ChatGPT viola la privacy? Secondo il Garante per la protezione dei dati personali sì e infatti ha disposto, con effetto immediato, la limitazione provvisoria del trattamento dei dati degli utenti italiani nei confronti di OpenAi, la società statunitense che ha sviluppato e gestisce la piattaforma, aprendo anche un’istruttoria.
Per l’Autorità l’elemento scatenante è stata la perdita di dati subita da ChatGPT lo scorso 20 marzo riguardanti le conversazioni degli utenti e le informazioni relative al pagamento degli abbonati al servizio a pagamento. Nel provvedimento, il Garante privacy rileva dunque la mancanza di una informativa agli utenti e a tutti gli interessati i cui dati vengono raccolti da OpenAI, ma soprattutto l’assenza di una base giuridica che giustifichi la raccolta e la conservazione massiccia di dati personali, allo scopo di “addestrare” gli algoritmi sottesi al funzionamento della piattaforma. Per l’Autorità,”le informazioni fornite da ChatGPT non sempre corrispondono al dato reale, determinando quindi un trattamento di dati personali inesatto”.
Da ultimo, nonostante – secondo i termini pubblicati da OpenAI – il servizio sia rivolto ai maggiori di 13 anni, l’Autorità evidenzia come l’assenza di qualsivoglia filtro per la verifica dell’età degli utenti esponga i minori a risposte assolutamente inidonee rispetto al loro grado di sviluppo e autoconsapevolezza.
“L’intervento del Garante anzitutto sembra contestare a ChatGPT la mancanza di trasparenza, intesa come mancanza di informativa agli utenti rispetto alle finalità e modalità del trattamento dei dati personali eventualmente comunicati”, commenta Massimiliano Masnada, Partner di Hogan Lovells. Il provvedimento inoltre, spiega l’avvocato, “richiama la necessità che sia individuata una base giuridica rispetto alla legittimità del trattamento da parte di OpenAI dei dati personali eventualmente raccolti dagli utenti”.
Per ciò che riguarda la mancanza di trasparenza sui filtri e altri meccanismi adottati da ChatGPT per impedire ai minori di 13 anni di utilizzare il servizio, quest’ultimo punto, osserva Masnada, “accomuna l’intervento del Garante nei confronti di ChatGPT a quello che, a suo tempo, fece nei confronti di TikTok”.

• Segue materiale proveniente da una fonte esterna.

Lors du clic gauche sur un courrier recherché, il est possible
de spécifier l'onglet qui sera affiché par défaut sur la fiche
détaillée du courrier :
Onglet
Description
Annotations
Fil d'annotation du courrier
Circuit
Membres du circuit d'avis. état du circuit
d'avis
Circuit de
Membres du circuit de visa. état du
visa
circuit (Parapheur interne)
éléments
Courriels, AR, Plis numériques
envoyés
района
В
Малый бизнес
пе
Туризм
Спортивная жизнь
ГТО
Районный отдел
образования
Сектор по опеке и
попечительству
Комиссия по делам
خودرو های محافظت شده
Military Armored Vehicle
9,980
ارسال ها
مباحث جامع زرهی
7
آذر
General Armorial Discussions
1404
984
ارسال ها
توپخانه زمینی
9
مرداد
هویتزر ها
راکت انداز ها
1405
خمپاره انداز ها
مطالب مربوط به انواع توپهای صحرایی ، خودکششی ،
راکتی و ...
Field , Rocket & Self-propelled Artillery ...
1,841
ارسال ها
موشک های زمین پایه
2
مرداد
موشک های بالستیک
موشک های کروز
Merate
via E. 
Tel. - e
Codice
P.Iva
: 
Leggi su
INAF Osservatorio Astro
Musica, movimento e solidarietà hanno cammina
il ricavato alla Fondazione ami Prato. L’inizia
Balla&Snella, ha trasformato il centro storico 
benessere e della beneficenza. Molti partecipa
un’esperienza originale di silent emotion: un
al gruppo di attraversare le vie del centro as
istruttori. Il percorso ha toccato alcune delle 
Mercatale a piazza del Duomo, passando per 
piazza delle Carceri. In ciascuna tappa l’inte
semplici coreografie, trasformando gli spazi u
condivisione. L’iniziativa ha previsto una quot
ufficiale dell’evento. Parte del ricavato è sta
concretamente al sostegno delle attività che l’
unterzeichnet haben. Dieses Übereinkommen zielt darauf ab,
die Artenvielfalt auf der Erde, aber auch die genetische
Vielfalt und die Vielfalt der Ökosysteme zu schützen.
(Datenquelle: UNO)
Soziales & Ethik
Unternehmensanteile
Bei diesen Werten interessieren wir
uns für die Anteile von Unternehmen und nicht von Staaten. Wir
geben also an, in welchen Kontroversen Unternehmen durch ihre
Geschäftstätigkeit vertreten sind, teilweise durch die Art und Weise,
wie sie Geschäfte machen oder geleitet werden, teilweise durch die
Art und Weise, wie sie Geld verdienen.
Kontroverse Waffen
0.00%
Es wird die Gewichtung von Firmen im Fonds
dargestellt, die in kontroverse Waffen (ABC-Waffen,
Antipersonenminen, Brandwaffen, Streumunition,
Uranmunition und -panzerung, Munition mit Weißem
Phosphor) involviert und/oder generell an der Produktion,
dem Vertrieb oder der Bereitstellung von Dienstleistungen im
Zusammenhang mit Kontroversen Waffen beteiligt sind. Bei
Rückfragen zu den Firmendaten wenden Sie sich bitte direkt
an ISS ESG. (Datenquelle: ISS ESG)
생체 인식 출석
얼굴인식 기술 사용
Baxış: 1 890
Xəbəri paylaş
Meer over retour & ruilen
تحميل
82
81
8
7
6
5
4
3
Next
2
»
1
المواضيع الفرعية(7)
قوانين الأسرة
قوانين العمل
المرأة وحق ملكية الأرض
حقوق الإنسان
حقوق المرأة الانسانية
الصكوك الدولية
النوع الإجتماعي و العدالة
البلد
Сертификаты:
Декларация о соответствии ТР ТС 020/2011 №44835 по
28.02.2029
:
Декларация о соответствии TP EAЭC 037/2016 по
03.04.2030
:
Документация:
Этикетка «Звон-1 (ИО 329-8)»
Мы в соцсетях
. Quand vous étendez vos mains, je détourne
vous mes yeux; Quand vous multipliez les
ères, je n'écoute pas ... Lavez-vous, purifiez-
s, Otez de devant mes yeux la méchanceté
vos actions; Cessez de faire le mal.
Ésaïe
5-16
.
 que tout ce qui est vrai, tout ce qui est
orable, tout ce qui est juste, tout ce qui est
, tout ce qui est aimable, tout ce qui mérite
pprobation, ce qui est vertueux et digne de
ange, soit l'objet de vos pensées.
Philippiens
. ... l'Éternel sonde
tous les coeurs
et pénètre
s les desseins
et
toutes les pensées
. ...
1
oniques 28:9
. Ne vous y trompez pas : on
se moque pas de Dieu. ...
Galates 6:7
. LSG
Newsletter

Il provvedimento odierno, che ricorda l’avvocato “ha natura temporanea di blocco del trattamento ma non implica necessariamente un divieto definitivo all’uso del servizio, pone numerose riflessioni”. Innanzitutto “non bastano – sottolinea – i pur necessari meccanismi di privacy by design e privacy by default ovvero i controlli e i rimedi per tutelare la privacy degli interessati, specie se minori. Occorre creare una nuova cultura tecnologica che si fondi sull’etica e sul rispetto dei diritti fondamentali”. Questo per “abbracciare il progresso pur mantenendo lo spirito critico necessario per evitare usi distorti e dannosi”.
Al centro di tutto, ricorda l’avvocato, ci sono i dati, i quali, a prescindere che siano personali o meno, “sono il carburante necessario per lo sviluppo di meccanismi di AI come ChatGpt” e il loro uso “deve avvenire in modo sicuro ed etico. Un primo passo, in tale senso, sarà la corretta implementazione delle regole sul riuso dei dati che sono alla base del Data Governace Act, di prossima entrata in vigore, e del successivo Data Act”.